RM : Cette mise en scène était particulièrement difficile pour une œuvre de toute façon très complexe à moderniser. Vous la mettez en regard avec celle très traditionnelle de Londres. Quel est votre rapport global à la mise en scène ?
NC : Cela dépend des ouvrages, des metteurs en scène et des rôles. J'aime globalement qu'on me laisse adapter le personnage, mais sur une mise en scène très précise et avec quelqu'un qui sait exactement ce qu'il veut, alors je m'adapte à son besoin, quitte à me retrouver plus serrée dans ma partie. Si chaque moment est calculé, cela donne parfois de très belles choses sur scène, mais on s'approprie forcément moins la femme, au risque de lui procurer moins d'émotion.
RM : En rapport à l'émotion à transmettre, quels genres de rôles recherchez-vous ?
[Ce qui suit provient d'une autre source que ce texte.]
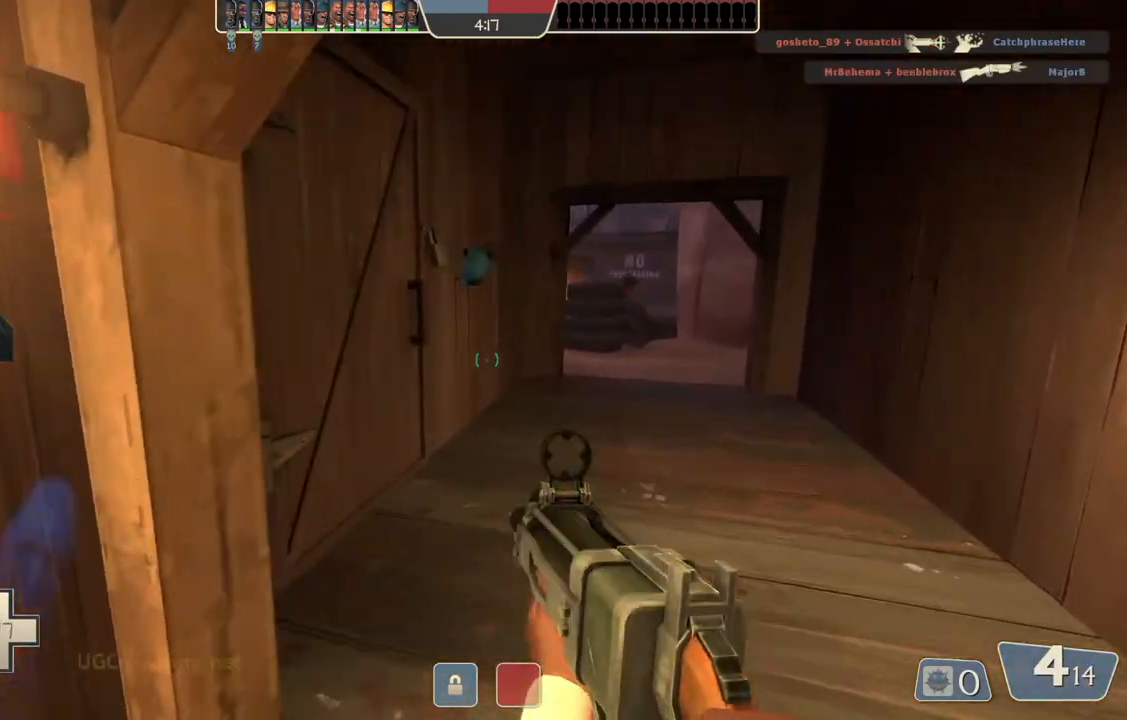
{"buttons": [], "left_stick": "up", "right_stick": "center", "events": []}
NC : Je recherche les femmes relativement angéliques, mais avec un fort caractère. Si on les voit dans des productions traditionnelles, on pense que ce sont des femmes douces, qui laissent les hommes faire. Mais avec le traitement d'aujourd'hui, on se rend compte que ce sont des personnages avec un cœur fort, qui contrôlent aussi ce qui arrive. Luisa Miller par exemple, que je reprends l'an prochain, est une femme que j'aime particulièrement, à la fois troublée et en même temps maitresse de son destin.
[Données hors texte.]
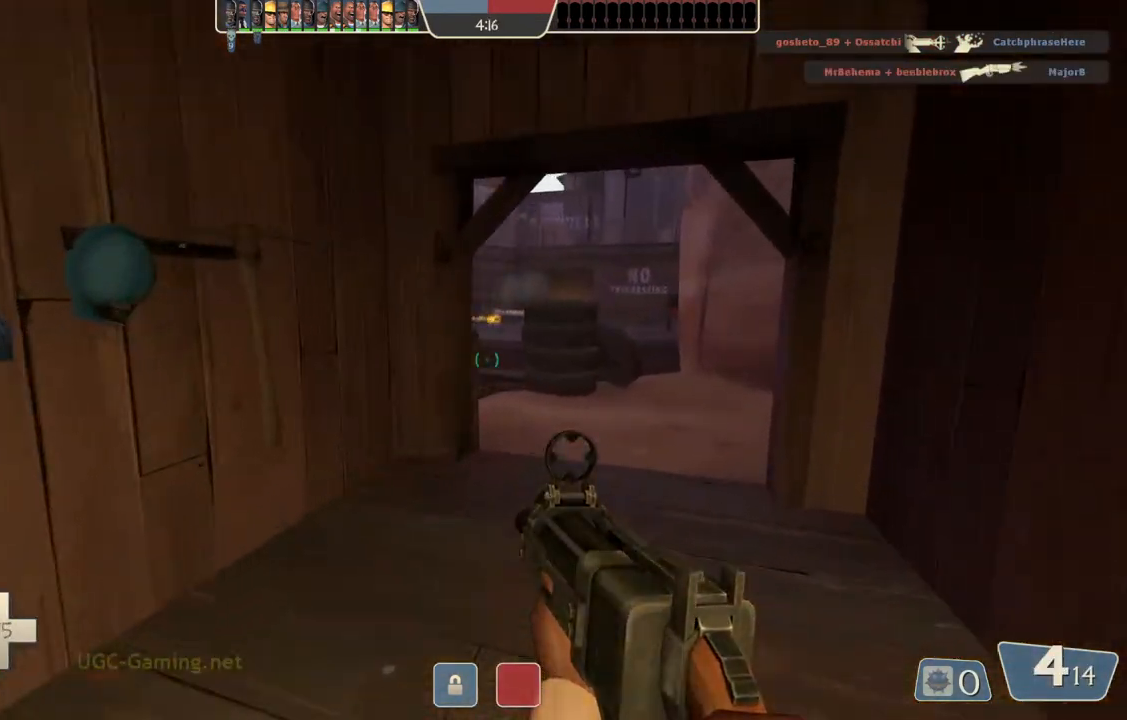
{"buttons": [], "left_stick": "up", "right_stick": "center", "events": []}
RM : Comment choisissez-vous les rôles ?
NC : D'abord je regarde les saisons, vérifie que j'ai déjà Mozart dedans, déjà Verdi, déjà Puccini, et surtout, pas plus de deux prises de rôles par saison. Par exemple, la saison prochaine, je reprends Mimi, Fiordiligi, et une seule prise de rôle : Elisabetta, en plus de Thaïs en concert. Cela fait donc un bon mélange de répertoire, qui en plus maintient ma voix, et de nouveaux rôles que je pourrai porter dans les années à venir.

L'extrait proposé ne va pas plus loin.